(Records drawn from a dataset)
__________

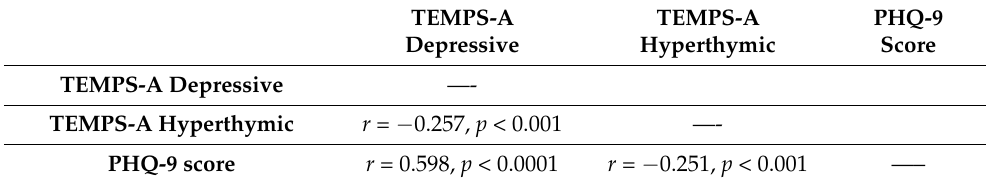
Table 3. Significant correlations between two TEMPS-A scales and the total score on the PHQ-9.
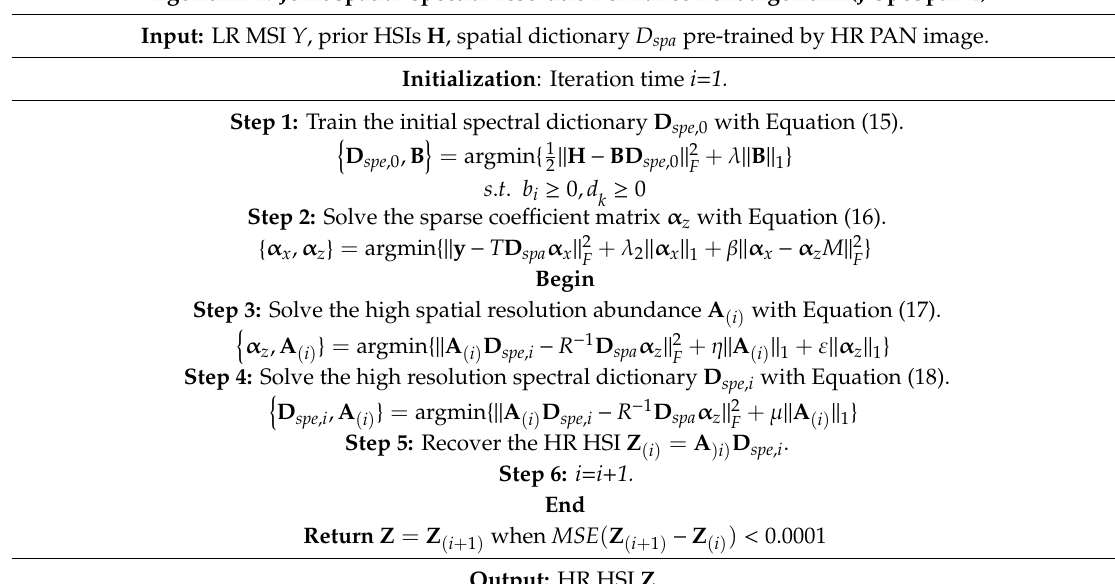
Algorithm 1: Joint spatial-spectral resolution enhancement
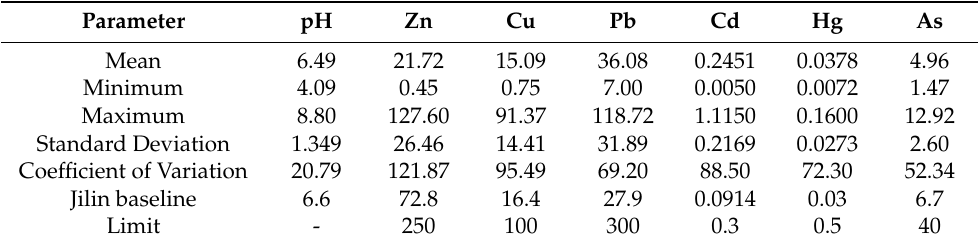
Table 1. Descriptive statistic parameters of toxic elements in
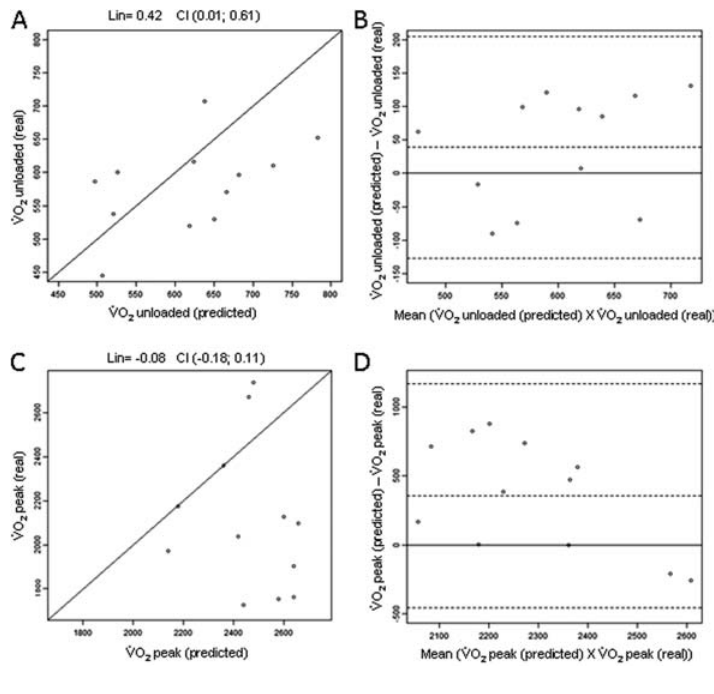
Figure 4. Lin ’ s concordance coef fi cients and Bland and Altman analysis in the coronary artery disease group. Lin ’ s concordance coef fi cient : O 2unloaded ð predicted Þ vs V for V Bland and Altman analysis of V : O 2unloaded ð real Þ ð B Þ in the unloaded condition. Lin ’ s V concordance coef fi cient for (V : O 2unloaded ð real Þ Þ ð C Þ and Bland and Altman analysis V : O of V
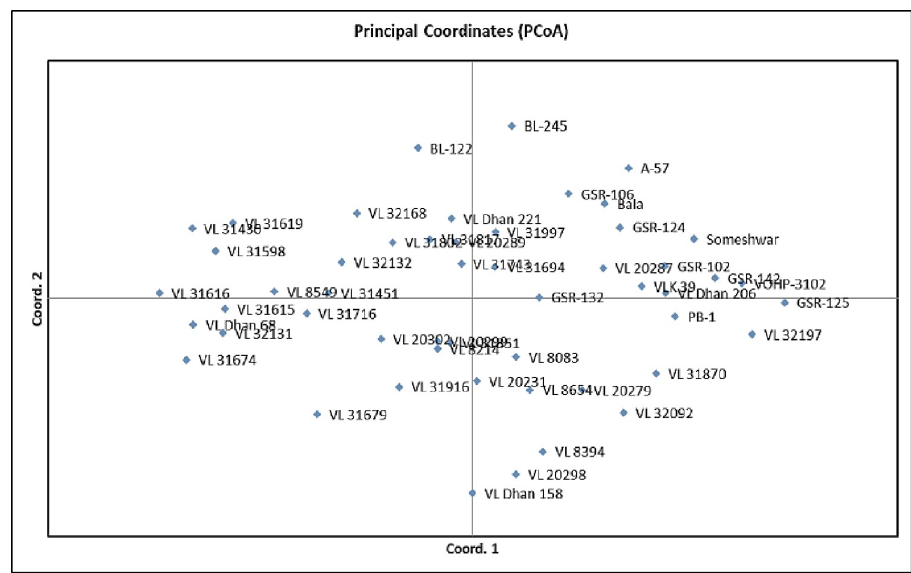
Fig 3. PCoA of 25 molecular markers linked to blast resistance in 52 rice genotypes.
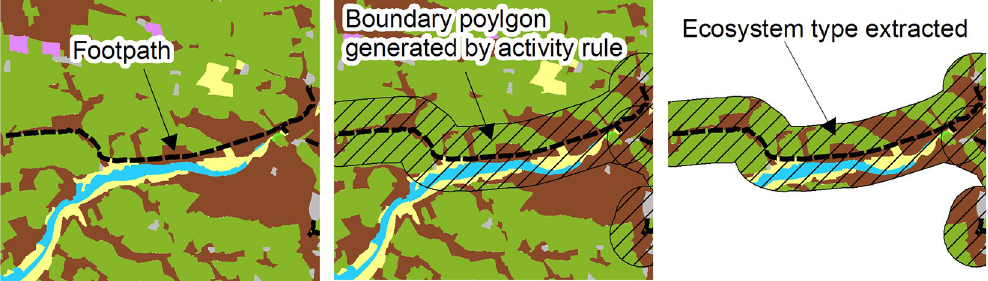
Fig 3. Extracting ecosystem type. Panels from left to right detail how the ecosystems contributing to activity were identified and their area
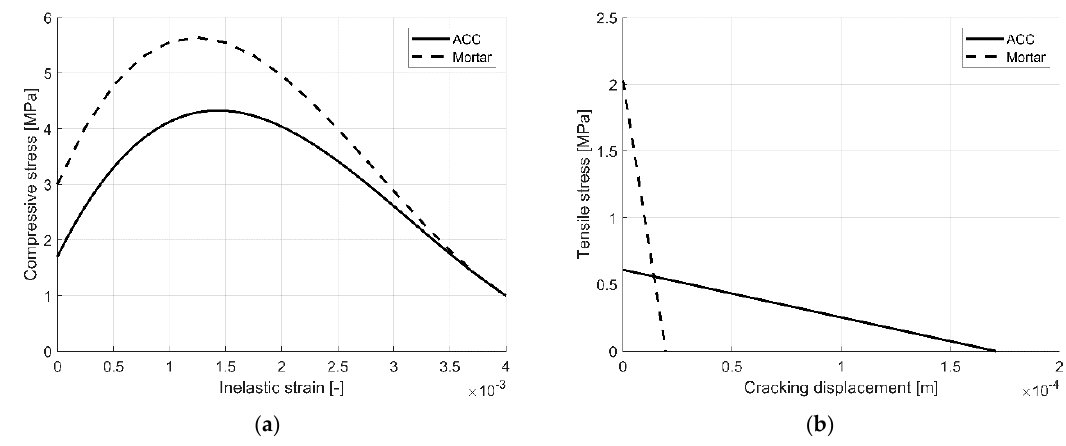
Figure 8. Material model of AAC and mortar [44]: ( a ) Compressive stress–inelastic strain curves (compressive behaviour); ( b ) Tensile stress–cracking displacement (tensile behaviour).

__________

Set down all entries above again, exactly, without images.

**TASK OUTPUT**.
Table 3. Significant correlations between two TEMPS-A scales and the total score on the PHQ-9.
Algorithm 1: Joint spatial-spectral resolution enhancement
Table 1. Descriptive statistic parameters of toxic elements in
Figure 4. Lin ’ s concordance coef fi cients and Bland and Altman analysis in the coronary artery disease group. Lin ’ s concordance coef fi cient : O 2unloaded ð predicted Þ vs V for V Bland and Altman analysis of V : O 2unloaded ð real Þ ð B Þ in the unloaded condition. Lin ’ s V concordance coef fi cient for (V : O 2unloaded ð real Þ Þ ð C Þ and Bland and Altman analysis V : O of V
Fig 3. PCoA of 25 molecular markers linked to blast resistance in 52 rice genotypes.
Fig 3. Extracting ecosystem type. Panels from left to right detail how the ecosystems contributing to activity were identified and their area
Figure 8. Material model of AAC and mortar [44]: ( a ) Compressive stress–inelastic strain curves (compressive behaviour); ( b ) Tensile stress–cracking displacement (tensile behaviour).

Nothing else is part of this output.